▽

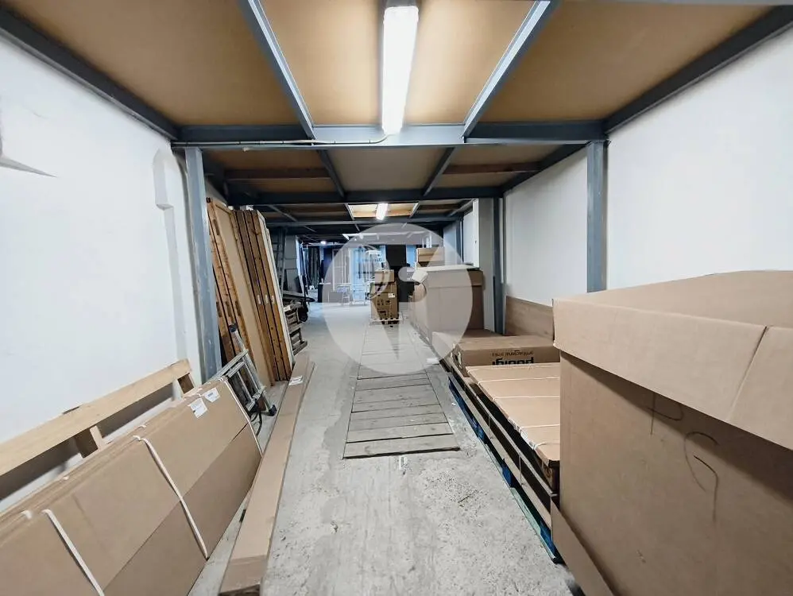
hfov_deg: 98.1
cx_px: 396
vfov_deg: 81.8
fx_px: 344
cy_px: 298
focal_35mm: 15
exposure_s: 1/50
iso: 200
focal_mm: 1.65
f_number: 2.2
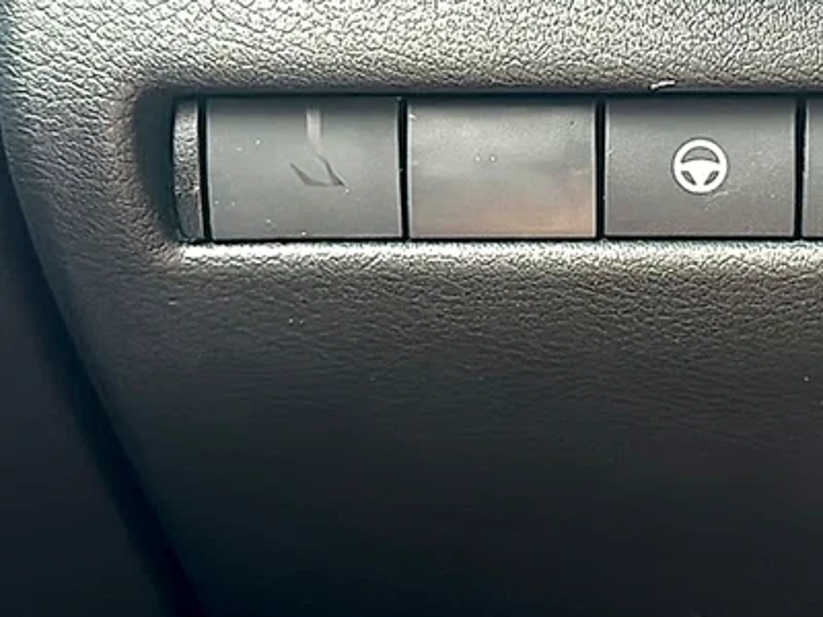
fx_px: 1498
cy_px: 184
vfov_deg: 23.1
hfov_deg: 30.3
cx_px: 588
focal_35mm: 63
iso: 250
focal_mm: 6.86
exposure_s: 1/40
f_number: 1.78
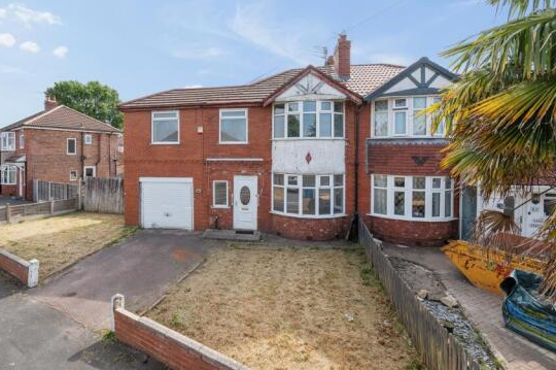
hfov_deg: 92.3
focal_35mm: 17
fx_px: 262
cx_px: 227
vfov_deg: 70.3
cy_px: 182
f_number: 10
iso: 320
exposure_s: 1/320
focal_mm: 14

△

Written task:
Each entry above must be repeated word for word, minus its images.

Task result:
hfov_deg: 98.1
cx_px: 396
vfov_deg: 81.8
fx_px: 344
cy_px: 298
focal_35mm: 15
exposure_s: 1/50
iso: 200
focal_mm: 1.65
f_number: 2.2
fx_px: 1498
cy_px: 184
vfov_deg: 23.1
hfov_deg: 30.3
cx_px: 588
focal_35mm: 63
iso: 250
focal_mm: 6.86
exposure_s: 1/40
f_number: 1.78
hfov_deg: 92.3
focal_35mm: 17
fx_px: 262
cx_px: 227
vfov_deg: 70.3
cy_px: 182
f_number: 10
iso: 320
exposure_s: 1/320
focal_mm: 14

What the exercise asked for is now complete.